**Your objective:**
Where the records below show the word "README" in a line, please copy that line.

**Data to use:**

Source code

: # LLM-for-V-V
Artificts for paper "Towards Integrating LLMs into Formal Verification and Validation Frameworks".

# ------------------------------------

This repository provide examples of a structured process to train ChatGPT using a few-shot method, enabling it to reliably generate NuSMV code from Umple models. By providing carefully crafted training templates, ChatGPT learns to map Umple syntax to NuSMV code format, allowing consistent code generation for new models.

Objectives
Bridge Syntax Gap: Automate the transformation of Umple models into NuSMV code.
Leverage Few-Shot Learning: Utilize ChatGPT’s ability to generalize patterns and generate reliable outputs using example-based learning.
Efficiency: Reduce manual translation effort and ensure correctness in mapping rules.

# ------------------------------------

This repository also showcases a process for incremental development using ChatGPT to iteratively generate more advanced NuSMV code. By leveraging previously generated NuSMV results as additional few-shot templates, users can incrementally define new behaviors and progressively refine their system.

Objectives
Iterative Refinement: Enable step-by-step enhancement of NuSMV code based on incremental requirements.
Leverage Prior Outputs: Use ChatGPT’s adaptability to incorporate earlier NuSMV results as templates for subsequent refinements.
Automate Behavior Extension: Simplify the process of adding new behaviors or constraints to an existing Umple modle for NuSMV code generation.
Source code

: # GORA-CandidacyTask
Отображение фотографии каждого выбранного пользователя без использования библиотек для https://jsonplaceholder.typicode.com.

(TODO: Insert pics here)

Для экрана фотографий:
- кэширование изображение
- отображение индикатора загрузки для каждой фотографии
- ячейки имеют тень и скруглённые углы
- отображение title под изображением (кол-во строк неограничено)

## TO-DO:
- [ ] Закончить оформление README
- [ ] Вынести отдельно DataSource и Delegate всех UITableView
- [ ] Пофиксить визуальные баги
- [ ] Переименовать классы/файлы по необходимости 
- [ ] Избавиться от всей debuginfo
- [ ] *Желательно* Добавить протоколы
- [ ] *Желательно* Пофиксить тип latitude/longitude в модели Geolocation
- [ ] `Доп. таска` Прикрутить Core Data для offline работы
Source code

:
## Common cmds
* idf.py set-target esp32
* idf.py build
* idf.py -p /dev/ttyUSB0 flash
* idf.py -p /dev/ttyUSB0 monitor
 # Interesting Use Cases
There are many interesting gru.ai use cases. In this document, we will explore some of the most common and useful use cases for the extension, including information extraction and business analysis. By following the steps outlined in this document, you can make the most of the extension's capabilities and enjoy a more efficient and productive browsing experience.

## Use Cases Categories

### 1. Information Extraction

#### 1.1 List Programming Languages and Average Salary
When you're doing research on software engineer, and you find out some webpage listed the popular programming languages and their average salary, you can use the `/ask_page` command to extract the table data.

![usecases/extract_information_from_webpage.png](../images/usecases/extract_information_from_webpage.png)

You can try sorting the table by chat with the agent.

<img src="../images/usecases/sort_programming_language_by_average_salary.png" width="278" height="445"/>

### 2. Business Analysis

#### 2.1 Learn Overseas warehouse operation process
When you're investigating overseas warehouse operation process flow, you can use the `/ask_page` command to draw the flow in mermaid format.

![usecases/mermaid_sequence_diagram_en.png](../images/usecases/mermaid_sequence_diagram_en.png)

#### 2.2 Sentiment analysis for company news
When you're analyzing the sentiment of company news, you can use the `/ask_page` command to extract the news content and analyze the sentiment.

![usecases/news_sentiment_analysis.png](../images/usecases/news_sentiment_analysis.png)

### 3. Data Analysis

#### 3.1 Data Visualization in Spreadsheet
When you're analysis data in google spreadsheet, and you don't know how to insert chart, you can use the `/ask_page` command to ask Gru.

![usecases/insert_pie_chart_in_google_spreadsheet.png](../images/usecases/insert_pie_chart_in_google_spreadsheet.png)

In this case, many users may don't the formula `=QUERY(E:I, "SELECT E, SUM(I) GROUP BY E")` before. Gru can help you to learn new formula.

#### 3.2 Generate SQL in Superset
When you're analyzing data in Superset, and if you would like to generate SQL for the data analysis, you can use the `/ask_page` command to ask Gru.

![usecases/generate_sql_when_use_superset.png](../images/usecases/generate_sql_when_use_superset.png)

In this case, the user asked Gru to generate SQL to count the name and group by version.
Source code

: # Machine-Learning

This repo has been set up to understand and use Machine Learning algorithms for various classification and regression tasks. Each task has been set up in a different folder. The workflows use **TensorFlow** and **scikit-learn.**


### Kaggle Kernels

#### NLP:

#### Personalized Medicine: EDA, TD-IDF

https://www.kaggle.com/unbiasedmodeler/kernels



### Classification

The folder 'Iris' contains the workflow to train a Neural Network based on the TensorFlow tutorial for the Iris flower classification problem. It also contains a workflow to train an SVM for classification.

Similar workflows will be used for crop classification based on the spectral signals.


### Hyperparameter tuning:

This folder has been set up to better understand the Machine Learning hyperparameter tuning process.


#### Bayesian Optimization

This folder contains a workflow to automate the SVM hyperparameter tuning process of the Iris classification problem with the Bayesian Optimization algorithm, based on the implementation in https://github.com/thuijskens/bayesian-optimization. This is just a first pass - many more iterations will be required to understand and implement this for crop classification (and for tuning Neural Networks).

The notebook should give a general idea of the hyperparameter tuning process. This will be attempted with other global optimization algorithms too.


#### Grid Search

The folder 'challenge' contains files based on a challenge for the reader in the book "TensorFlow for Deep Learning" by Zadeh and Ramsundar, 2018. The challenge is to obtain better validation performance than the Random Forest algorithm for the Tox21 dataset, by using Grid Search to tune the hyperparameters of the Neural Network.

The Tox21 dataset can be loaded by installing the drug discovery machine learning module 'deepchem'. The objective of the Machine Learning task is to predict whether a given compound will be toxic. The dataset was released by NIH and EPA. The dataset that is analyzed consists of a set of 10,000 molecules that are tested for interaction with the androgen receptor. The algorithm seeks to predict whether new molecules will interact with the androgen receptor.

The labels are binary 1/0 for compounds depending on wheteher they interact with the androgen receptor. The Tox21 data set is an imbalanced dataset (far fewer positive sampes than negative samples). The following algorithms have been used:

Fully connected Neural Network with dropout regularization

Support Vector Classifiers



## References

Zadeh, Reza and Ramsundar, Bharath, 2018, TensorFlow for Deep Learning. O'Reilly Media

---

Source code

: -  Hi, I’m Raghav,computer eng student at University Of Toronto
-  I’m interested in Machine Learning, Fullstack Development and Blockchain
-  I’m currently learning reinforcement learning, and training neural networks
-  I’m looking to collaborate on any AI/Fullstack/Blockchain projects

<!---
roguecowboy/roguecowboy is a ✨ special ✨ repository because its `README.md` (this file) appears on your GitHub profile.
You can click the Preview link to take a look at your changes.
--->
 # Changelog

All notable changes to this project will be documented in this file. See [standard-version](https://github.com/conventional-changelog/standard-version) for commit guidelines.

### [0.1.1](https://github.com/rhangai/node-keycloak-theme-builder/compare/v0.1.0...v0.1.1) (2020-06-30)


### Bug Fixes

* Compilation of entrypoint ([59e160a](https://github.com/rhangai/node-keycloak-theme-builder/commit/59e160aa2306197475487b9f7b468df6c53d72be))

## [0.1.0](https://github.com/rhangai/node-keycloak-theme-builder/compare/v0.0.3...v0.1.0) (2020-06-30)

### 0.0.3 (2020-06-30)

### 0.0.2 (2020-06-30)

==

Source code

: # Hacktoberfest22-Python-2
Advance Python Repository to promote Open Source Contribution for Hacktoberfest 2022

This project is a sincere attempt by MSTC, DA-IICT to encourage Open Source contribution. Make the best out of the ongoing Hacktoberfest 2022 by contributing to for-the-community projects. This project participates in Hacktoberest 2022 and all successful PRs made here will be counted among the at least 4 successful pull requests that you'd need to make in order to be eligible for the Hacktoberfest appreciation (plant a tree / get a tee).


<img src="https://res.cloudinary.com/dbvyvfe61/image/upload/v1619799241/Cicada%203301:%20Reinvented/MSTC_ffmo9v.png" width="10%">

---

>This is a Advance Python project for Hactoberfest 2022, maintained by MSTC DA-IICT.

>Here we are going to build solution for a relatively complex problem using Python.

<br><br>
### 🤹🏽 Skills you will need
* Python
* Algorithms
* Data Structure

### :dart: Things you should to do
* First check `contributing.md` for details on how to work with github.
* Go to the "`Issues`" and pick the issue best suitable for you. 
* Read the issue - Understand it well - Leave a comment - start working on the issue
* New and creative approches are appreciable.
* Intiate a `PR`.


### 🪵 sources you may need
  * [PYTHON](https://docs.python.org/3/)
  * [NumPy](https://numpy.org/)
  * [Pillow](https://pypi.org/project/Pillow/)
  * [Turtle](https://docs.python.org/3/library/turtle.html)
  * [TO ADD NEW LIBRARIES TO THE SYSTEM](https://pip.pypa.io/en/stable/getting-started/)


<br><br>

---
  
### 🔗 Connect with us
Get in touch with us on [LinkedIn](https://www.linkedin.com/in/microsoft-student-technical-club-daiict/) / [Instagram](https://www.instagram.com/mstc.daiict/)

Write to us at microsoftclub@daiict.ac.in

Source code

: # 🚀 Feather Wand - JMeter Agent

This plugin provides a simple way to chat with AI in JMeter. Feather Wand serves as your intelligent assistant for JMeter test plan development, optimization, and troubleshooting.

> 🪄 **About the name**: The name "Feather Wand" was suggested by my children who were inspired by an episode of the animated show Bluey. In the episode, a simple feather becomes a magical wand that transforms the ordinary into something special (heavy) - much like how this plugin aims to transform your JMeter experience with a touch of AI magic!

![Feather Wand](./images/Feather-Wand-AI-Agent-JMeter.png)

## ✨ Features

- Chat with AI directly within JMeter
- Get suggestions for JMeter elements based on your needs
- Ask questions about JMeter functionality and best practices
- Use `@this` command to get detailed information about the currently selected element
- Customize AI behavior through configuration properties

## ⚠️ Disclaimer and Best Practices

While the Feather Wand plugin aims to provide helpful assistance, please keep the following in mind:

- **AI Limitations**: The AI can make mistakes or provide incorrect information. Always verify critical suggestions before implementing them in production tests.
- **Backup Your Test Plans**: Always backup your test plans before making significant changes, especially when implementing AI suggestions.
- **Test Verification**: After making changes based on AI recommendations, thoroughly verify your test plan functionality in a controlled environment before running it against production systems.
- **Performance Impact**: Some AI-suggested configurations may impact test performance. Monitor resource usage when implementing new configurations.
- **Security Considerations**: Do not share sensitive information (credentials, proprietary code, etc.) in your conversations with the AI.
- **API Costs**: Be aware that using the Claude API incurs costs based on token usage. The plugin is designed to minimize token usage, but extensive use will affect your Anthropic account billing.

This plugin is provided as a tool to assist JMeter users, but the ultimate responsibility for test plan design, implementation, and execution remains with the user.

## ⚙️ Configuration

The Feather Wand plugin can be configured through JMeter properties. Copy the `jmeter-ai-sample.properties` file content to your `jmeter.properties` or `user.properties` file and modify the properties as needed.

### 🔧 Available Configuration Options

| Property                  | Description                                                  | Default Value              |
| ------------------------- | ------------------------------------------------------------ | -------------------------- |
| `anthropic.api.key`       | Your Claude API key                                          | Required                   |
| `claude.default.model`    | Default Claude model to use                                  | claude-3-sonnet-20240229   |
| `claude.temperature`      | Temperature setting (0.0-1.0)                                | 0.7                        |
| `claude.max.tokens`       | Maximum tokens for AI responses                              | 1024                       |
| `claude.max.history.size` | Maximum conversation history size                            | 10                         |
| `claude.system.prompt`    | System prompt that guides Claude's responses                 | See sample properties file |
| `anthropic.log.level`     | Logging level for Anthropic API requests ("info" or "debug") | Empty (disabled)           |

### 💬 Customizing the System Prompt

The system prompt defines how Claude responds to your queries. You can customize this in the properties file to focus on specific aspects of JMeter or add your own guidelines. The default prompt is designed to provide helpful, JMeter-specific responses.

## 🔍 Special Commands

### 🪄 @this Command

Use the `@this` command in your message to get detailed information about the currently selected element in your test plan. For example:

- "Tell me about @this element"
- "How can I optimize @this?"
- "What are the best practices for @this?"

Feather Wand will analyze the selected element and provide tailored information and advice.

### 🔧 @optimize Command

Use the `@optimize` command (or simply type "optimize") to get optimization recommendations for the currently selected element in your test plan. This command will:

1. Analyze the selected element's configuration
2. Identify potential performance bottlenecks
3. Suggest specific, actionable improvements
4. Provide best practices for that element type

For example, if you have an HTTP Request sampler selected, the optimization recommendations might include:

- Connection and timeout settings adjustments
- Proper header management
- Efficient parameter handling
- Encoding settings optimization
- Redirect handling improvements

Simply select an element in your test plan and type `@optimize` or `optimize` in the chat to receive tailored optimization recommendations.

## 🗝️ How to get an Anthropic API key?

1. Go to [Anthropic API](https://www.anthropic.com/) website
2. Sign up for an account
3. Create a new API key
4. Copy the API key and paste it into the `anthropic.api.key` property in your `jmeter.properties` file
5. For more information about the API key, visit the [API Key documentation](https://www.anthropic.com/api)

**Response:**
- [ ] Закончить оформление README
roguecowboy/roguecowboy is a ✨ special ✨ repository because its `README.md` (this file) appears on your GitHub profile.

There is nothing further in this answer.